Mall operators have cited retailers' desire to save on payroll costs, and also to resolve staffing issues, as the main factor in the earlier closures, from later on in the evening, to 7 p.m. in many cases.
Tallinn's malls led the way but those in other towns, such as the Lõunakeskus in Tartu, have followed suit, AK reported.
Lõunakeskus reduced its opening hours from Sunday, January 7, by two hours, closing at 7 p.m. where it had previously been open until 9 p.m.
Marju Jeedas, Lõunakeskus CEO, told ERR that the cause is primarily the desire to facilitate finding and retaining staff.
Reducing Sunday evening working hours would help here, store owners themselves had told Jeedas, while low customer numbers at this time also influenced the choice.
At the same time, this should not be taken as a sign of falling customer numbers generally, at least in Tartu Lõunakeskus' cases.
Jeedas said customer throughflow had risen by 16 percent in the past year, with 6.2 million visitors in 2023.

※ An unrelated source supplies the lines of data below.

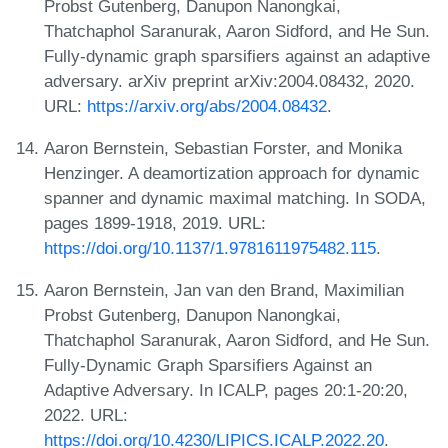
Probst Gutenberg, Danupon Nanongkai,
Thatchaphol Saranurak, Aaron Sidford, and He Sun.
Fully-dynamic graph sparsifiers against an adaptive
adversary. arXiv preprint arXiv:2004.08432, 2020.
URL:
https://arxiv.org/abs/2004.08432
.
Aaron Bernstein, Sebastian Forster, and Monika
Henzinger. A deamortization approach for dynamic
spanner and dynamic maximal matching. In SODA,
pages 1899-1918, 2019. URL:
https://doi.org/10.1137/1.9781611975482.115
.
Aaron Bernstein, Jan van den Brand, Maximilian
Probst Gutenberg, Danupon Nanongkai,
Thatchaphol Saranurak, Aaron Sidford, and He Sun.
Fully-Dynamic Graph Sparsifiers Against an
Adaptive Adversary. In ICALP, pages 20:1-20:20,
2022. URL:
https://doi.org/10.4230/LIPICS.ICALP.2022.20
.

The Ülemiste Keskus in Tallinn made the temporary switch to shorter Sunday opening hours back in 2020 with the arrival of Covid and its accompanying restrictions, but in summer of the same year, opted to make the change permanent.
Two other major shopping malls in the capital, the Kristiine Keskus and the Rocca al Mare mall, did the same, also during the pandemic.

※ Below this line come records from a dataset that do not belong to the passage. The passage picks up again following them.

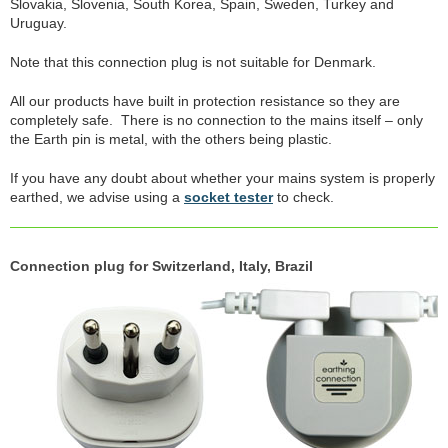
Slovakia, Slovenia, South Korea, Spain, Sweden, Turkey and
Uruguay.
Note that this connection plug is not suitable for Denmark.
All our products have built in protection resistance so they are
completely safe. There is no connection to the mains itself – only
the Earth pin is metal, with the others being plastic.
If you have any doubt about whether your mains system is properly
earthed, we advise using a
socket tester
to check.
Connection plug for Switzerland, Italy, Brazil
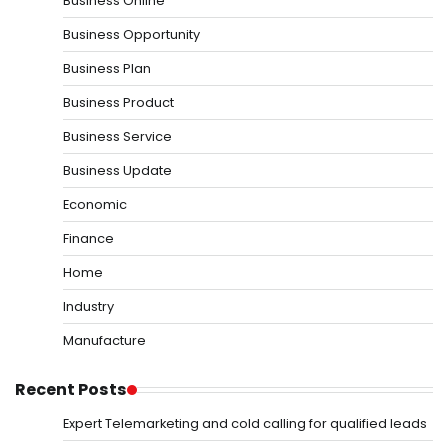
Business Online
Business Opportunity
Business Plan
Business Product
Business Service
Business Update
Economic
Finance
Home
Industry
Manufacture
Recent Posts
Expert Telemarketing and cold calling for qualified leads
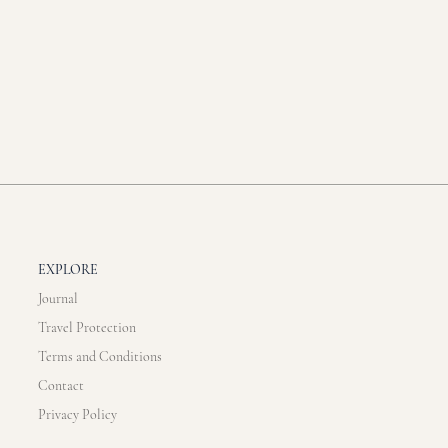
EXPLORE
Journal
Travel Protection
Terms and Conditions
Contact
Privacy Policy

Kristjan Maaroos, manager of both malls, told ERR that this had followed analysis of what happened to customer figures when the temporary change had been made.
Maaroos noted that Sunday evenings are in any case very quiet, making it often not cost-effective for retailers to stay open at that time
"On the other hand, as a shopping mall, we want tenant stores to all be open at the same times, so that when a customer comes to the building, they can be sure it will be open - we can't let everyone have to check when they close," Maaroos added.
The Viru Keskus in Tallinn and Kaubamaja in Tartu are also closing earlier on Sundays now, with the exception of supermarkets, which, Maaroos said, work by their own timetable.
"It seems that in Estonia they have so much competition that no one dares to take this step (of shortening opening hours – ed.); they look at the convenience of the customer first," he said.
Maaroos surmised that aside from that, the Viru and Kaubamaja malls switching to shorter Sunday opening hours was likely done for the same reasons as the malls he manages have done.
The 2023 financial reports are still under preparation, Maaroos added, so the direct effects of shorter Sunday opening cannot be clearly stated yet, though he added that the effects of the recession were likely to impact the figures.
"People are perhaps more aware and more selective about what they buy. There is less impulse buying going on," he said.
No further changes in the opening hours of the two malls he manages are currently planned, Maaroos went on.